_Problem description:_ Output each record exactly, excluding pictures.

_Exercise materials:_
********

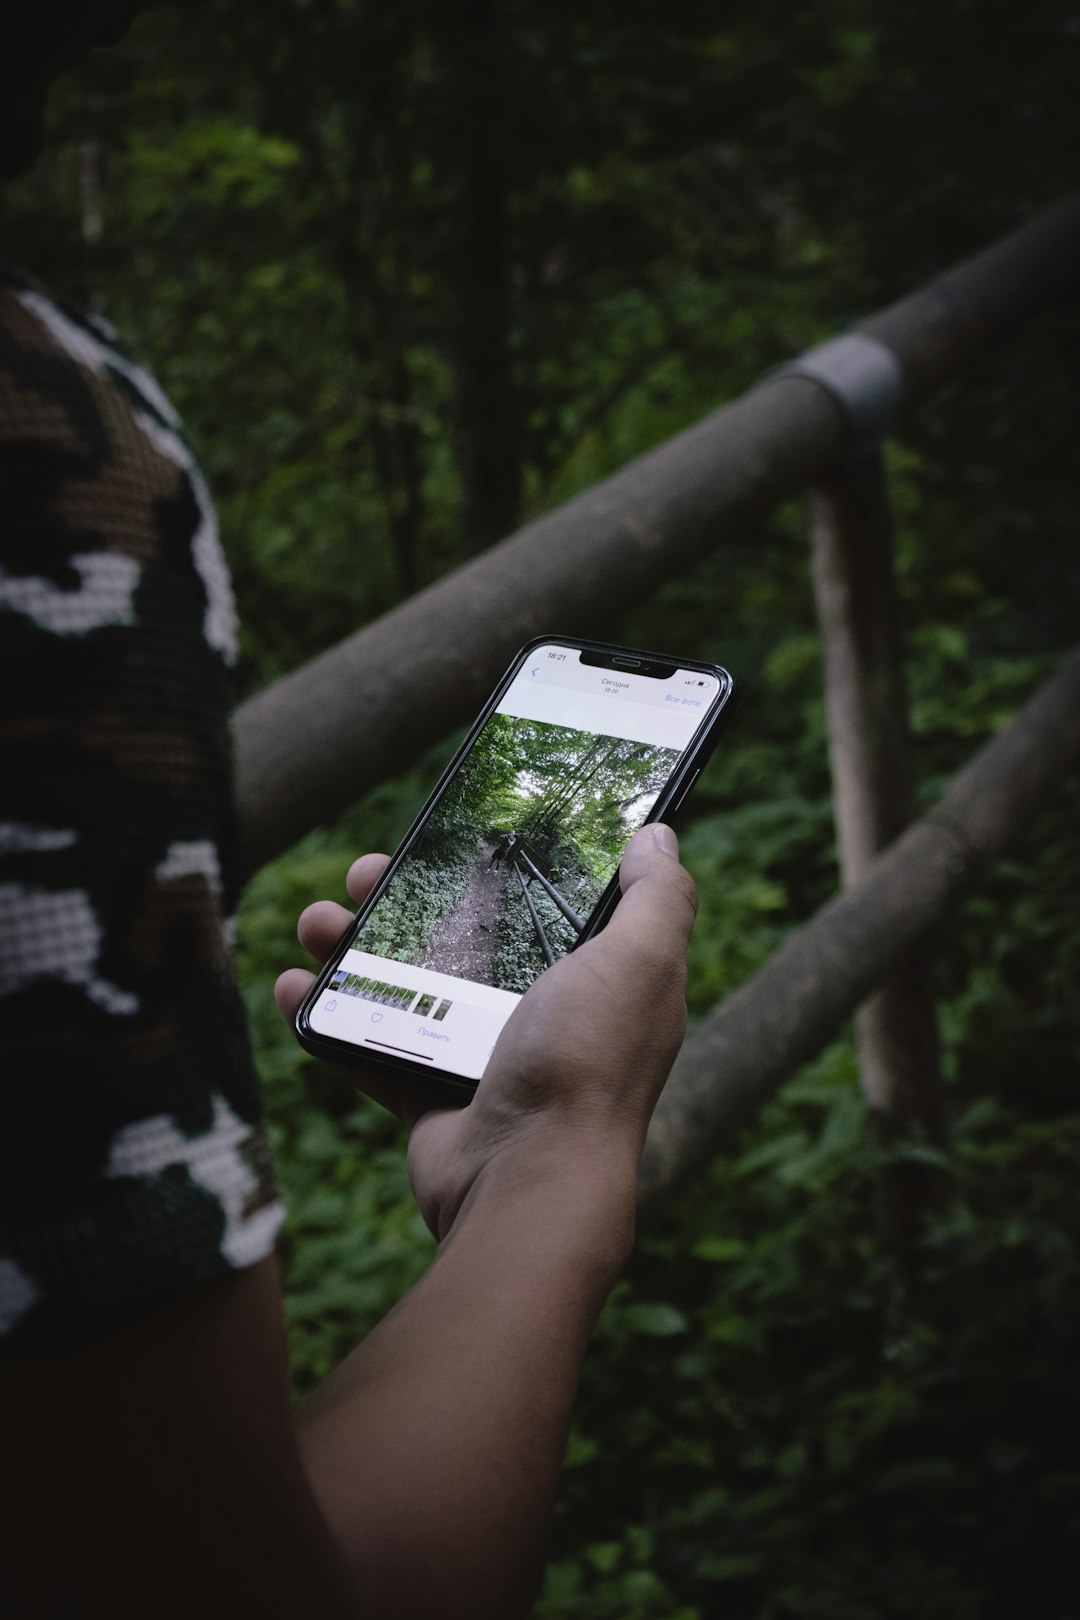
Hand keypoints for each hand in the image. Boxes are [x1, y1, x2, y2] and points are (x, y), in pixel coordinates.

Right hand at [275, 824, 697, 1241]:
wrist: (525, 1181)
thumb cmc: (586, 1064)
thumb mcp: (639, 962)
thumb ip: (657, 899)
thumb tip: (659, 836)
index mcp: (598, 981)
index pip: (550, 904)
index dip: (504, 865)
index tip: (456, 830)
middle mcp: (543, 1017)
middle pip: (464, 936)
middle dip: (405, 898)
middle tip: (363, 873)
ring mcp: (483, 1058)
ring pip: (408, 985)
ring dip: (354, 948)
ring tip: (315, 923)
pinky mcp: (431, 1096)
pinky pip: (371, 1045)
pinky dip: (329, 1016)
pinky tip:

********

_Reply to the exercise:_
Hand keypoints for each hand in the image. Boxes are [x1, y1, x2, y2] and points are (x, y), in pixel coordinates.

Right hand at [275, 824, 697, 1241]:
wrist: (525, 1181)
thumb cmc: (586, 1064)
thumb mcp: (639, 962)
thumb ip: (657, 899)
thumb tip: (659, 836)
index mcp: (598, 981)
index pip: (550, 904)
index dip: (504, 865)
index tip: (456, 830)
middle mcp: (543, 1017)
middle pip: (464, 936)
middle dip: (405, 898)
middle tip: (363, 873)
ring mcp: (483, 1058)
ring pip: (408, 985)
ring dip: (354, 948)
ring tip: (315, 923)
pinky mcp: (431, 1096)
pinky pip: (371, 1045)
pinky dip: (329, 1016)
pinky tip:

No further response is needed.